▶ **SUPPLIED TEXT**

Content starts

According to Lucy O'Brien, author of Madonna: Like an Icon, the album artwork was on-par with Andy Warhol's concept of pop art. She felt that the image was a mixture of innocence and idealism, while incorporating 1950s-style Technicolor and hand tinted color, characteristic of Warhol's silkscreen printed design, prevalent in the 1960s. Jeri Heiden, the album's cover designer, commented, "She was already highly aware of the value of her image and was in control of it." O'Brien felt that the artwork heralded the arrival of a new Madonna, while drawing on the enduring appeal of her celluloid icon Marilyn Monroe. "With this picture, Madonna made explicit the connection between Warhol and herself, the vivid nexus between pop art and commerce. The late 1980s marked a new era of the pop artist as a brand, and Madonna became the first one to exploit this."

Erica Wexler from Spin described Madonna on the cover as "like a cobra basking in the hot sun, Madonna on the cover of her new album stretches her profile lasciviously." Author J. Randy Taraborrelli commented in Madonna: An Intimate Biography, that the album cover indicated how True Blue was a vehicle of growth for Madonna. He felt that the "washed out color photograph" of her with head tilted back and eyes closed was "understated", especially when compared to the sexier poses she had been associated in the past. The album's inner sleeve did not feature any photographs, and instead was dedicated to album credits and the song lyrics, since Madonna wanted to be represented by her songs on True Blue, not her image. Billboard listed the cover at rank 37 on their article about the "50 Greatest Album Covers", describing it as a striking image of Madonna.

Promotion

Live performance 

Prior to the album's release, Madonna premiered "Love Makes the World Go Round" at the 1985 Live Aid concert. The rest of the album's tracks were included on the setlist of her 1987 Who's That Girl World Tour except "Jimmy Jimmy" which remains still the only song from the album Madonna did not perform on any live appearance. It was her second concert tour and promoted True Blue alongside the film project Who's That Girl. It was Madonna's first world tour, reaching Asia, North America and Europe. Musically and technically superior to her previous Virgin Tour, the Who's That Girl tour incorporated multimedia components to make the show more appealing.

Madonna trained herself physically with aerobics, jogging and weight-lifting, to cope with the choreography and the dance routines. For the costumes, she collaborated with designer Marlene Stewart, expanding on the idea of bringing her popular video characters to life onstage, reworking scenes from "True Blue", "Open Your Heart", "Papa Don't Preach" and "La Isla Bonita". The stage was huge, with four video screens, multimedia projectors and a flight of stairs in the middle. Leonard became the music director and encouraged Madonna to go with the idea of rearranging her older songs and presenting them in a new format. Madonna named the tour 'Who's That Girl', after looking up at a gigantic image of herself projected on a screen on the stage during rehearsals.

Content ends

▶ **WHAT TO PRODUCE**
Continue the passage about Madonna's True Blue album and its tour, picking up right after its final sentence.

▶ **DATA SHOWN**

Content starts

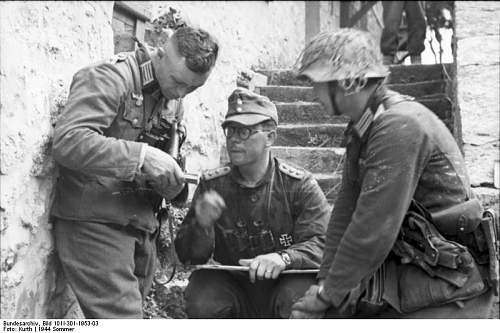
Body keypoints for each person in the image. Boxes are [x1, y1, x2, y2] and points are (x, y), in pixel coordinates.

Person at [290, 28, 496, 319]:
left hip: (453, 285)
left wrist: (326, 295)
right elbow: (345, 213)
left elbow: (373, 227)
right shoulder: (365, 126)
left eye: (318, 84)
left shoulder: (397, 126)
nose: (314, 95)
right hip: (418, 270)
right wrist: (326, 283)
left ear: (348, 82)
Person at [51, 26, 219, 318]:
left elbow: (168, 163)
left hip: (141, 229)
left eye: (192, 88)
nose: (181, 93)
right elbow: (68, 141)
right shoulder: (110, 77)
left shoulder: (173, 100)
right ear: (160, 52)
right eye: (179, 82)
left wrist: (173, 186)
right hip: (96, 224)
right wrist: (141, 157)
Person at [174, 88, 330, 318]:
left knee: (300, 296)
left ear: (270, 137)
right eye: (231, 130)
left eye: (245, 132)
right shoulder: (213, 185)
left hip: (284, 283)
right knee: (203, 296)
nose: (235, 139)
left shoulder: (298, 185)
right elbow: (188, 257)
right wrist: (201, 225)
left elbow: (323, 243)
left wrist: (284, 258)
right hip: (234, 286)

Content ends

▶ **RESULT OF THIS EXERCISE**
The show included song-and-dance routines and theatrics, seven costume changes, and an encore consisting of the title song "Who's That Girl" and "Holiday". The tour also addressed social causes like AIDS, during "Papa Don't Preach". Who's That Girl was critically appreciated, with reviewers commenting on the extravagant nature of the concert and complimenting Madonna for her dancing, costume changes and dynamic pacing. Who's That Girl was a commercial success, grossing a total of U.S. $25 million, with Madonna playing in front of 1.5 million people over the course of the tour. According to Pollstar, it was the second top female concert tour of 1987, behind Tina Turner's Break Every Rule Tour.

Two concerts from the tour were later released on music video, Who's That Girl: Live in Japan (1987), which was exclusive to the Japanese market and Ciao Italia: Live from Italy (1988) which was released internationally. Taraborrelli commented that "Many female artists behave like a diva for a period when they reach superstar status, and the 'Who's That Girl?' tour marked the beginning of Madonna's." The tour is also noted for giving rise to the new Madonna persona, a stronger and more intelligent sexual image of her former self which had given rise to the term Madonna wannabe. A statue of Madonna, wearing a conical bra was erected in her name, at the center of the town of Pacentro in Italy, where her ancestors used to live.

Singles 

"Live to Tell" was the first single released from the album in March 1986. The song was the second ballad for Madonna after "Crazy for You", and was used in the film At Close Range which starred her then husband Sean Penn. The song was received positively by critics with most of them calling it "her best ballad to date" as well as a "tremendous ballad that rewrites the rules of adult contemporary crossover". "Live to Tell" became Madonna's third number one single on the Billboard Hot 100 and her second number-one that is featured in a film after "Crazy for You". It also became a success internationally reaching the top ten in Canada, France, the  Netherlands, Switzerland, and the United Kingdom.

"Papa Don't Preach" was released as the second single in June 1986. It was critically appreciated with most of them declaring it as "the stand-alone song" from the album, also that "with songs like 'Papa Don't Preach', Madonna made the transition from pop tart to consummate artist, joining the ranks of 80s icons like Michael Jackson and Prince." The song became Madonna's fourth number-one single in the U.S. and also reached the top spot in Canada, Ireland, and the United Kingdom.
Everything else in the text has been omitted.